(WORK REQUEST)
Leaving out the pictures, reproduce each record exactly and in full.

(INPUT MATERIAL)
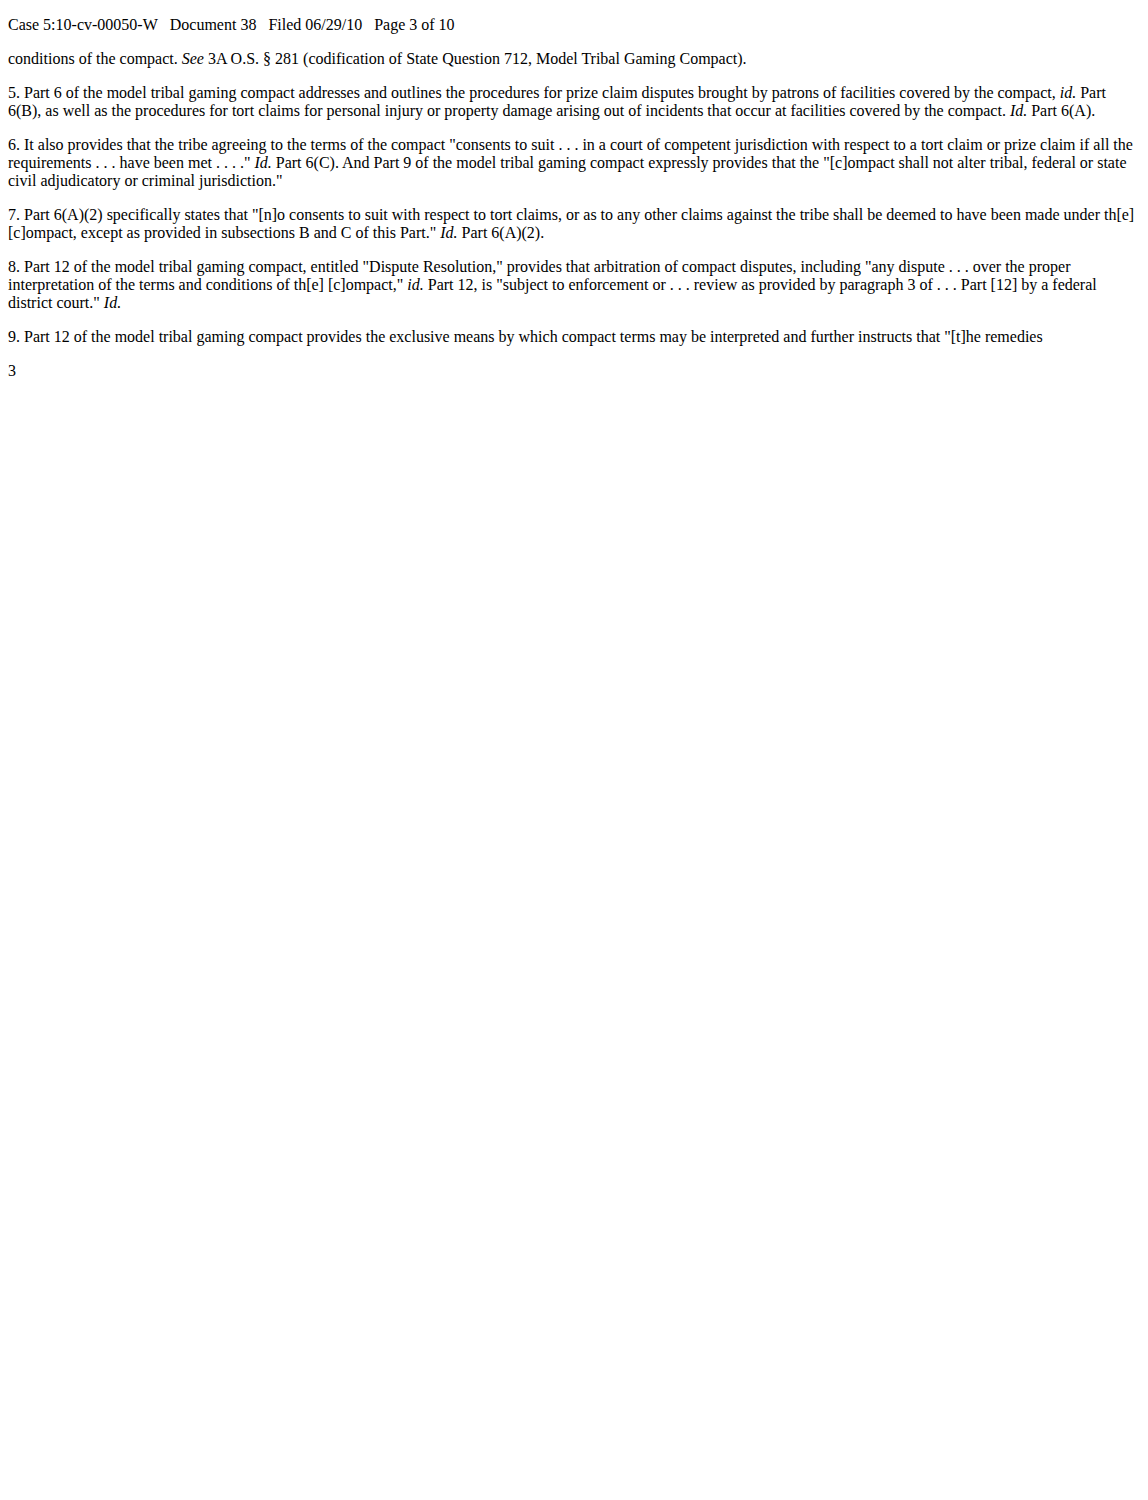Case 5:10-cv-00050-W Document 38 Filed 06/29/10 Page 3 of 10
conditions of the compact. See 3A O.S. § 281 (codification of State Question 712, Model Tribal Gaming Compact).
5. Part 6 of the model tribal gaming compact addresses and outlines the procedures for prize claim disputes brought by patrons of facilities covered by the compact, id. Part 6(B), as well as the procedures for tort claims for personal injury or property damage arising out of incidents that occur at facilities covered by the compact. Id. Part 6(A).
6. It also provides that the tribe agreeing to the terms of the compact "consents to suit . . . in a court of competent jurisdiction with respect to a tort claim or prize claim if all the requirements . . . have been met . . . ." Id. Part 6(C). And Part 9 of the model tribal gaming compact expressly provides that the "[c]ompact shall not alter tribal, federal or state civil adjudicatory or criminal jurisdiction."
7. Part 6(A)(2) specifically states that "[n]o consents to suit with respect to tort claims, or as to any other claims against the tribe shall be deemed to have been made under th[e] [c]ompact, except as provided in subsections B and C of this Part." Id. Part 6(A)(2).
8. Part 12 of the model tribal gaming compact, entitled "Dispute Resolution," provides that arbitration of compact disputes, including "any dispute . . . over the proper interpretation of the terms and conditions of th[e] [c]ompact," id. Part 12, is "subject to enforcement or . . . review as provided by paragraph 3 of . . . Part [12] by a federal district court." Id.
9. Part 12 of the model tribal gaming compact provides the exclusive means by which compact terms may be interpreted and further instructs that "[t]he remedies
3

(RESPONSE AREA)
Case 5:10-cv-00050-W Document 38 Filed 06/29/10 Page 3 of 10
conditions of the compact. See 3A O.S. § 281 (codification of State Question 712, Model Tribal Gaming Compact).
5. Part 6 of the model tribal gaming compact addresses and outlines the procedures for prize claim disputes brought by patrons of facilities covered by the compact, id. Part 6(B), as well as the procedures for tort claims for personal injury or property damage arising out of incidents that occur at facilities covered by the compact. Id. Part 6(A).
6. It also provides that the tribe agreeing to the terms of the compact "consents to suit . . . in a court of competent jurisdiction with respect to a tort claim or prize claim if all the requirements . . . have been met . . . ." Id. Part 6(C). And Part 9 of the model tribal gaming compact expressly provides that the "[c]ompact shall not alter tribal, federal or state civil adjudicatory or criminal jurisdiction."
7. Part 6(A)(2) specifically states that "[n]o consents to suit with respect to tort claims, or as to any other claims against the tribe shall be deemed to have been made under th[e] [c]ompact, except as provided in subsections B and C of this Part." Id. Part 6(A)(2).
8. Part 12 of the model tribal gaming compact, entitled "Dispute Resolution," provides that arbitration of compact disputes, including "any dispute . . . over the proper interpretation of the terms and conditions of th[e] [c]ompact," id. Part 12, is "subject to enforcement or . . . review as provided by paragraph 3 of . . . Part [12] by a federal district court." Id.
9. Part 12 of the model tribal gaming compact provides the exclusive means by which compact terms may be interpreted and further instructs that "[t]he remedies
3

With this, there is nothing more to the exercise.